Pull every line with "wise" from the data.

EXTRACTED DATA
*-*-*

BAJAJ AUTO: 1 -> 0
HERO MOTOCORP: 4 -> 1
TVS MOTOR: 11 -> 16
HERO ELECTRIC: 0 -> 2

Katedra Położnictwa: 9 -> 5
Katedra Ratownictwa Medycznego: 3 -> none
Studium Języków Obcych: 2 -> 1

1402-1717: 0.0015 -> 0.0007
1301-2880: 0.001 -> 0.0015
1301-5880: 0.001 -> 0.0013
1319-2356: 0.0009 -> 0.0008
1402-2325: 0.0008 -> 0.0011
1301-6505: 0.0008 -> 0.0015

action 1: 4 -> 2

*-*-*

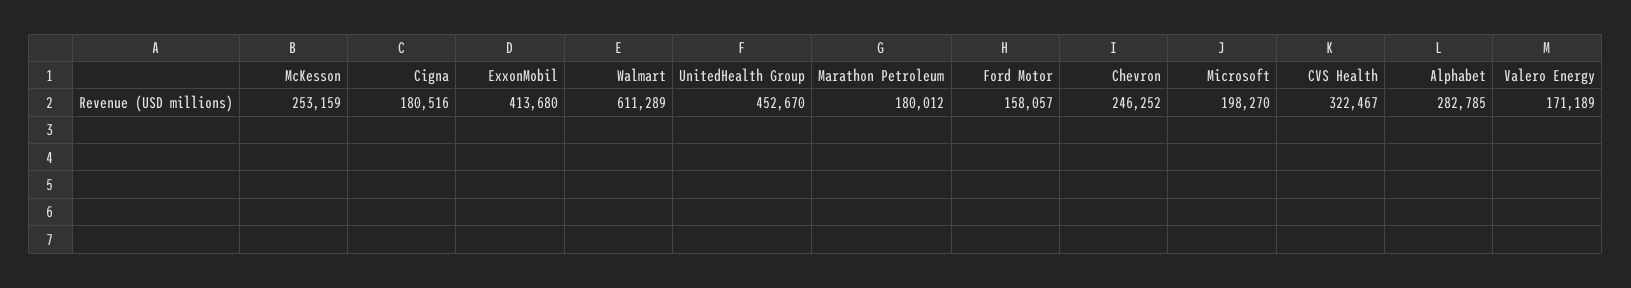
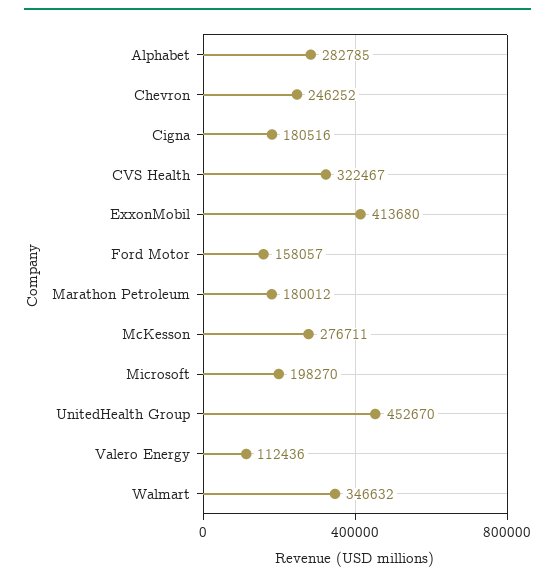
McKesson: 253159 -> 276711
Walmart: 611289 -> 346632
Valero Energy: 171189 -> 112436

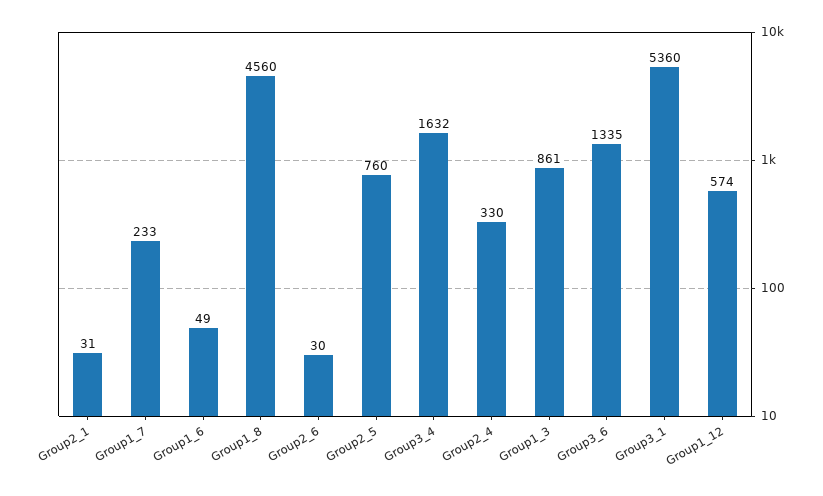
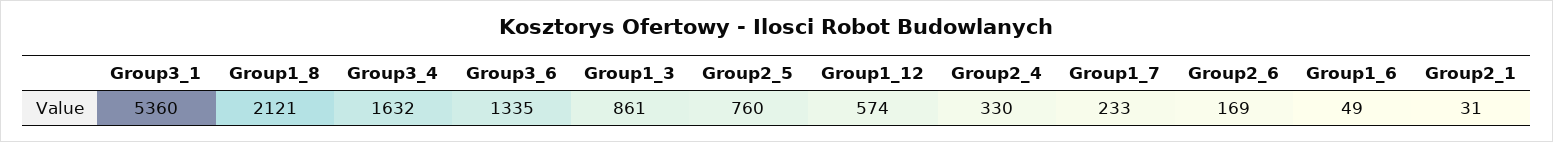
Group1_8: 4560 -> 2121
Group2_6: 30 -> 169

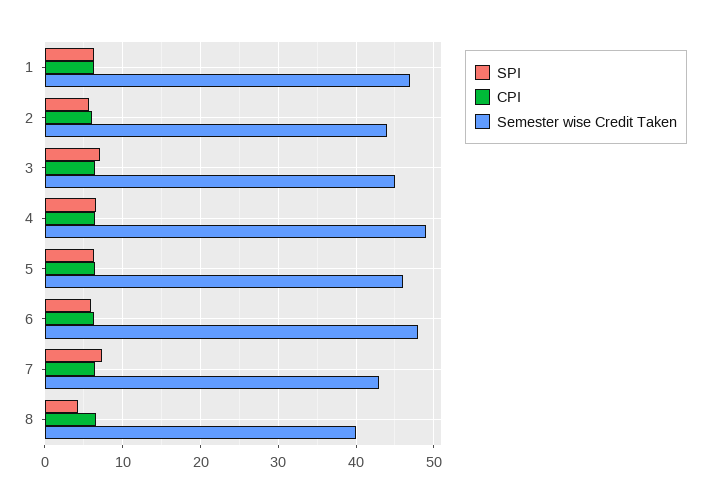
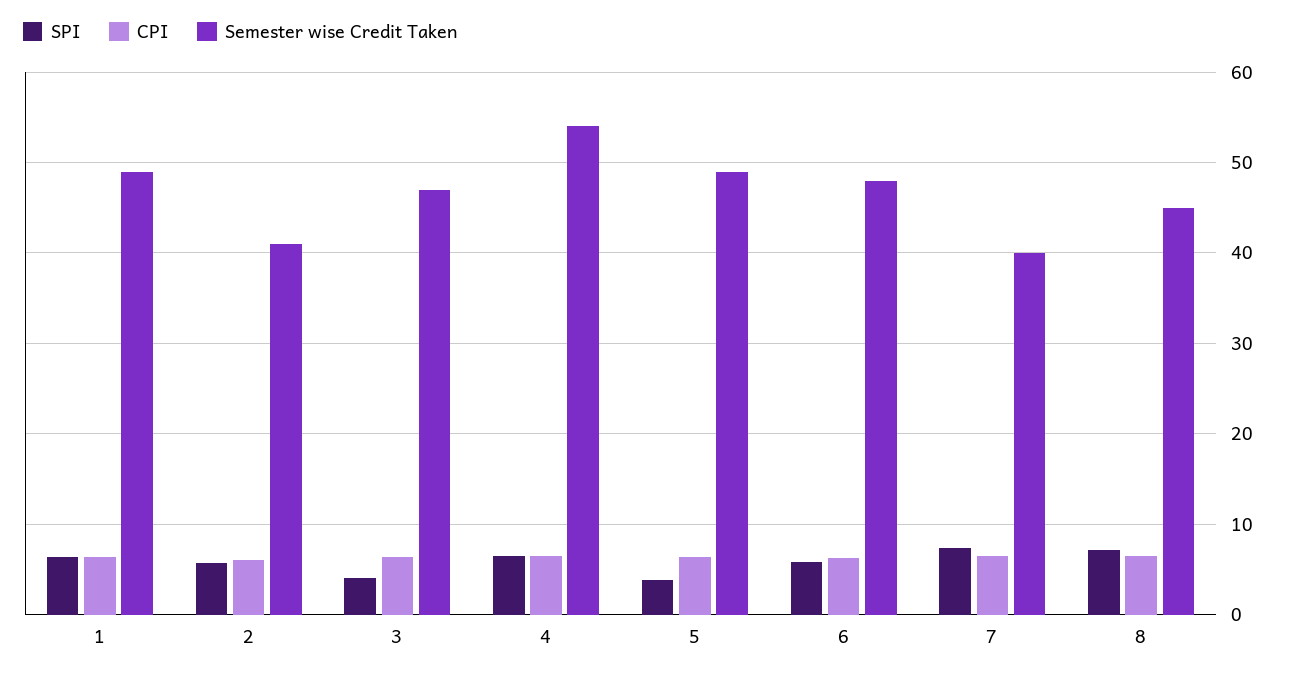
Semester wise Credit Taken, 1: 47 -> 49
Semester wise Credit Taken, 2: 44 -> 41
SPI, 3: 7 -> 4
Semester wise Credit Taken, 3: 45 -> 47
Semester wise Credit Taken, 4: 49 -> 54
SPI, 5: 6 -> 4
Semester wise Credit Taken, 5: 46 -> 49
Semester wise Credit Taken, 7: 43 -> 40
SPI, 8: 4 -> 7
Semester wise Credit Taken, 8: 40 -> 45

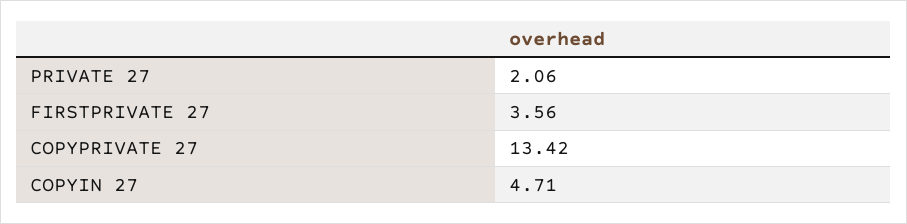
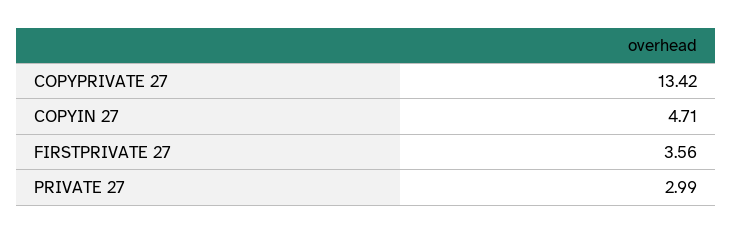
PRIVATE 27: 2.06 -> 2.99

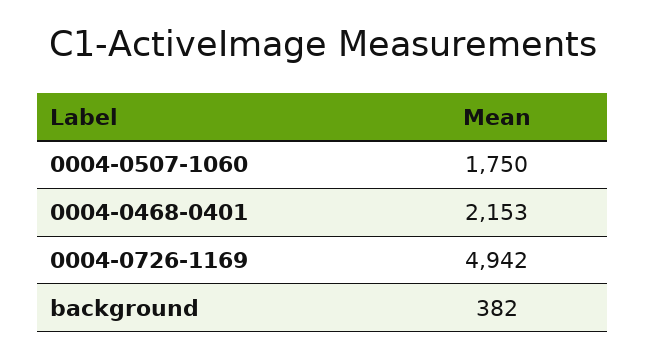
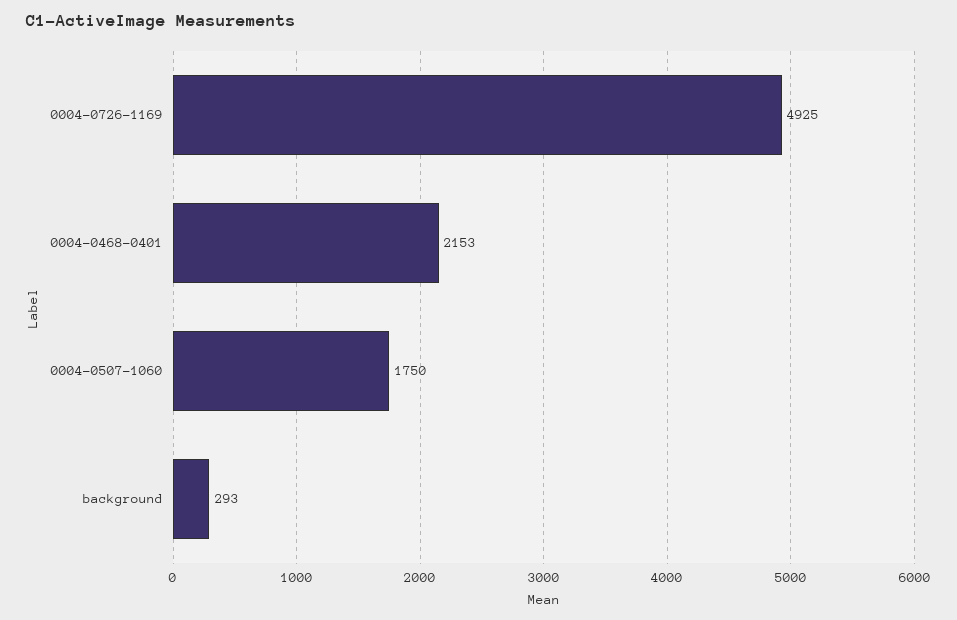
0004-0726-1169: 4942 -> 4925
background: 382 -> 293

*-*-*

ANSWER TO THE EXERCISE
Semester wise Credit Taken, 1: 47 -> 49
Semester wise Credit Taken, 2: 44 -> 41
Semester wise Credit Taken, 3: 45 -> 47
Semester wise Credit Taken, 4: 49 -> 54
Semester wise Credit Taken, 5: 46 -> 49
Semester wise Credit Taken, 7: 43 -> 40
Semester wise Credit Taken, 8: 40 -> 45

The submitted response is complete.